TEXT EXTRACT:
## START

Jump to content

Sky Minidish usage in France


Recommended Posts

Hi,

We are due to move to France (Dept 72 - Sarthe), in the next month and we will be bringing our SKY digibox with us.  Could anyone recommend whether we should take our SKY Minidish with us or whether it would be better to buy a new one when we arrive in France.

1) Does the small black oval SKY Minidish work OK in France.

2) Are there any benefits in buying one in France.

Thanks for your advise,

Kate

 

Link to comment
Share on other sites

Your Sky mini dish should work well in 72, in fact I successfully used one in Aude and you cannot get any further south than that. Dishes are very easy to come buy in France and you might then choose to get a larger one than the sky one which will may improve the quality of the picture in bad weather.

Baz

Link to comment
Share on other sites

I also live in 72 (southern part) and my Sky mini-dish works fine (in fact I have better signal strength & signal quality that I did in the UK). I don’t have any problems in bad weather (extreme thunder storms perhaps but just once or twice in the last year).

Assuming you are subscribed to Sky (with a Sky card, etc.), a few points. Your contract with Sky and Sky’s transmitting license means that they cannot transmit other than to UK geographic areas. Fine, their signal covers Europe but if they know you no longer live in the UK then they will immediately(‘ish) kill off your card. You need to have a UK address for them to send post, cards, etc. to (so they think you have just moved within the UK). Careful if you ever telephone them as well.

## END

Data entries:
## START

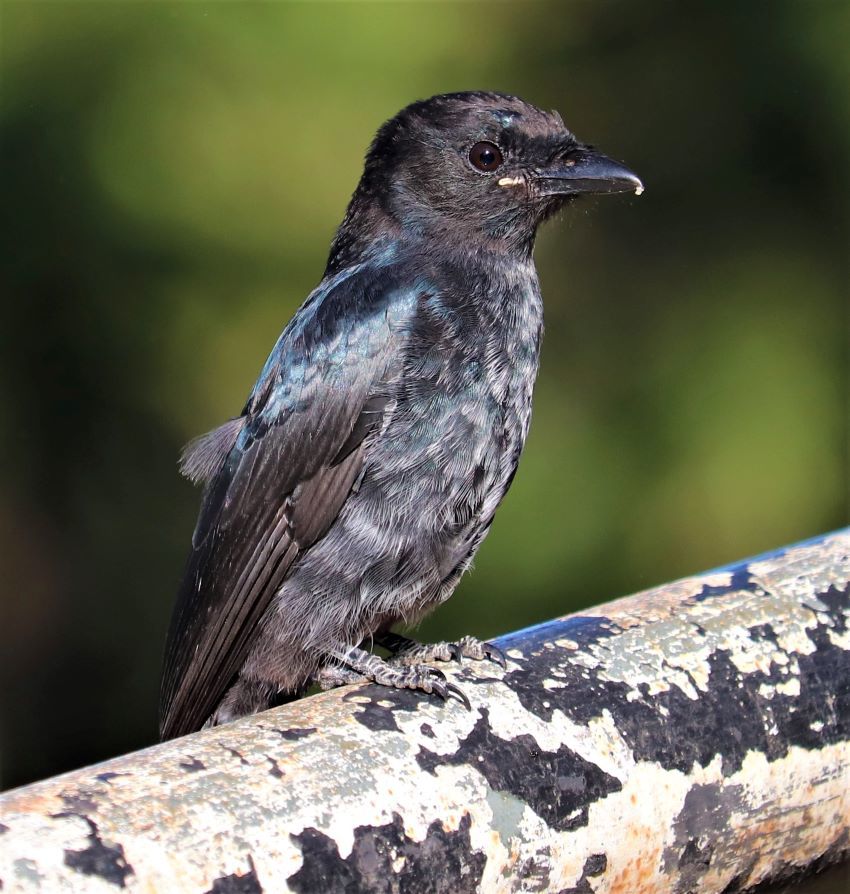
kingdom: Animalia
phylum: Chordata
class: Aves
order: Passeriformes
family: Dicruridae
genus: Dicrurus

## END
## START

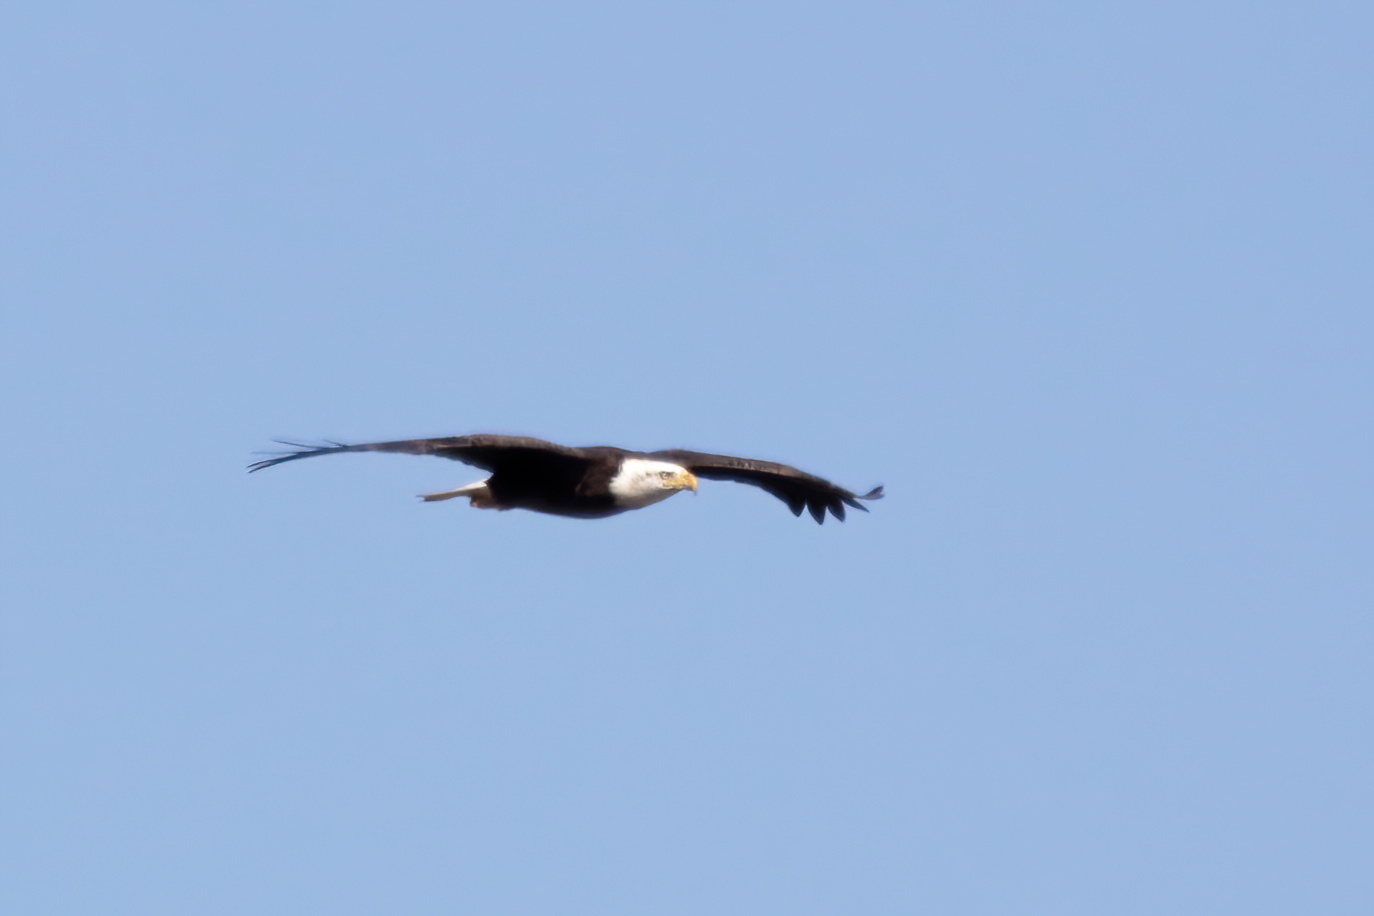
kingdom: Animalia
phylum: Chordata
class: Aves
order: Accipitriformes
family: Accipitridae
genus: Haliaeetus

## END

EXERCISE INSTRUCTIONS:
1: For the forum thread about using a Sky Minidish in France, state whether each statement agrees with it, answering yes or no and quoting the words that decide it: (a) One reply reports using a Sky mini dish successfully in Aude. (b) The reply from the person living in southern 72 says the signal there is weaker than it was in the UK. (c) The same reply says a UK address is needed for Sky to send post and cards to.
2: According to the forum thread about using a Sky Minidish in France, what might getting a dish larger than the Sky one improve?
These entries were taken from a separate source.

WORKED SOLUTIONS:
1:
(a) Yes: "I successfully used one in Aude"
(b) No: "in fact I have better signal strength & signal quality that I did in the UK"
(c) Yes: "You need to have a UK address for them to send post, cards, etc. to"

2: It may improve the quality of the picture in bad weather.